Prior to any relevant taxable or tax withholding event, as applicable, Participant agrees to make adequate arrangements satisfactory to the Company to satisfy all Tax-Related Items.
In this regard, Participant authorizes the Company, or the Company's respective agents, at the Company's discretion, to satisfy the obligations with respect to all Tax-Related Items by one or a combination of the following:
(a) | withholding from proceeds of the sale of Shares acquired upon exercise of the Options either through a voluntary sale or through a mandatory sale arranged by the Company (on Participant's behalf pursuant to this authorization); or |
(b) | withholding from Participant's wages or other cash compensation paid to Participant by the Company; or |
(c) | withholding in Shares to be issued upon exercise of the Options. |
Depending on the withholding method, the Company may withhold or account for Tax-Related Items by considering applicable minimum statutory withholding rates or other applicable withholding rates, including maximum applicable rates, in which case Participant will receive a refund of any over-withheld amount in cash and will have no entitlement to the Share equivalent. If the obligation for Tax-Related Items is satisfied by withholding in Shares, for tax purposes, Participant is deemed to have been issued the full number of Shares subject to the vested Options, notwithstanding that a number of the Shares are held back solely for the purpose of paying the Tax-Related Items.
Finally, Participant agrees to pay to the Company any amount of Tax-Related Items that the Company may be required to withhold or account for as a result of Participant's participation in the Plan that cannot be satisfied by the means previously described. The Company may refuse to issue or deliver the Shares or the proceeds of the sale of Shares if Participant fails to comply with Participant's obligations in connection with the Tax-Related Items.

· · ·

■ **TASK REQUIREMENTS**:
- 1) Revise the tax withholding clause starting at "Prior to any" and ending at "all Tax-Related Items.", putting "sufficient" in place of "adequate".
- 2) For each statement, say yes or no on whether the tax withholding clause supports it, and quote the words that decide it: (a) the Company may satisfy Tax-Related Items by withholding from Participant's wages; (b) any over-withheld amount is refunded to Participant in Shares; (c) the Company may refuse to deliver the Shares if Participant fails to comply with the obligations for Tax-Related Items.

· · ·

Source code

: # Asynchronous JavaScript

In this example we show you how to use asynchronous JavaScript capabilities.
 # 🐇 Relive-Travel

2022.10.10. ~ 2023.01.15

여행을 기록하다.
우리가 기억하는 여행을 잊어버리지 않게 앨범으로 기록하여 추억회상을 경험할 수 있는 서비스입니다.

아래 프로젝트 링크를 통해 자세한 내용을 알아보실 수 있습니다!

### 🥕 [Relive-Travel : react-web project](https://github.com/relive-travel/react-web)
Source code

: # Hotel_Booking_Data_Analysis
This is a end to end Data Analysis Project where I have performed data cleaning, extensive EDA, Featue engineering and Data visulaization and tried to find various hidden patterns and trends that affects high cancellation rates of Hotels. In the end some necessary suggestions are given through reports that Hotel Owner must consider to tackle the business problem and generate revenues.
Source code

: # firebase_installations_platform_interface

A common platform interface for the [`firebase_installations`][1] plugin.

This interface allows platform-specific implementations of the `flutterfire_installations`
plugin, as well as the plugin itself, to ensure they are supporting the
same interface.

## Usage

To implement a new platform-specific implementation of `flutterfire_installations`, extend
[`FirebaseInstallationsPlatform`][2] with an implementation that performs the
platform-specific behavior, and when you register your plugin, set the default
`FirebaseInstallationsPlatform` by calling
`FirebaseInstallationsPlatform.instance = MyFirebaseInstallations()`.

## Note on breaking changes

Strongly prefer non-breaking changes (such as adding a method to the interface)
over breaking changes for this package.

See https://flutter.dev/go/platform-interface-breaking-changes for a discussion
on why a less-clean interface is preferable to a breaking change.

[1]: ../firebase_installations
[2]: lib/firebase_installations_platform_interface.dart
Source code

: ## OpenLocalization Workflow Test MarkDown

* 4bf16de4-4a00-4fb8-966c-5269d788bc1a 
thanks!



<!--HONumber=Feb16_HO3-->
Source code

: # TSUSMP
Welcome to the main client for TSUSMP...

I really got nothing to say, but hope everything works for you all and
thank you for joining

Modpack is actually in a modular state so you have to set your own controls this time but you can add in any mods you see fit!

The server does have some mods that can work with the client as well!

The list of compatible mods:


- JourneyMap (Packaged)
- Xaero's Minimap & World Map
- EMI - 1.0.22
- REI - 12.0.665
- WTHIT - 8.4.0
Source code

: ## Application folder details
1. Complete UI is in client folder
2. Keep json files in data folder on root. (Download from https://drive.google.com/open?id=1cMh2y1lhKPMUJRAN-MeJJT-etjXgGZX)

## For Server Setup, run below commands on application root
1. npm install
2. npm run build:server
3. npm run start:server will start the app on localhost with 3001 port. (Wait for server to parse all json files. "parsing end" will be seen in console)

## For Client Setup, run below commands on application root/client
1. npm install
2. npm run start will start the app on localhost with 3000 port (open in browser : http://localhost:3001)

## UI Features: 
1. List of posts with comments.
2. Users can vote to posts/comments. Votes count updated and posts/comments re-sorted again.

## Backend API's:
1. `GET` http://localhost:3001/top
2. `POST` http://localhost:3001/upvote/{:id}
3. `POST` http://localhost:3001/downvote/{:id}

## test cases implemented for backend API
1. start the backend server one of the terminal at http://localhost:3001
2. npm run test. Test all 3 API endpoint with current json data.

· · ·

■ **RESPONSES IN ORDER**:
- 1)
Prior to any relevant taxable or tax withholding event, as applicable, Participant agrees to make sufficient arrangements satisfactory to the Company to satisfy all Tax-Related Items.

- 2)
(a) Yes: "withholding from Participant's wages or other cash compensation paid to Participant by the Company"
(b) No: "Participant will receive a refund of any over-withheld amount in cash and will have no entitlement to the Share equivalent"
(c) Yes: "The Company may refuse to issue or deliver the Shares or the proceeds of the sale of Shares if Participant fails to comply with Participant's obligations in connection with the Tax-Related Items"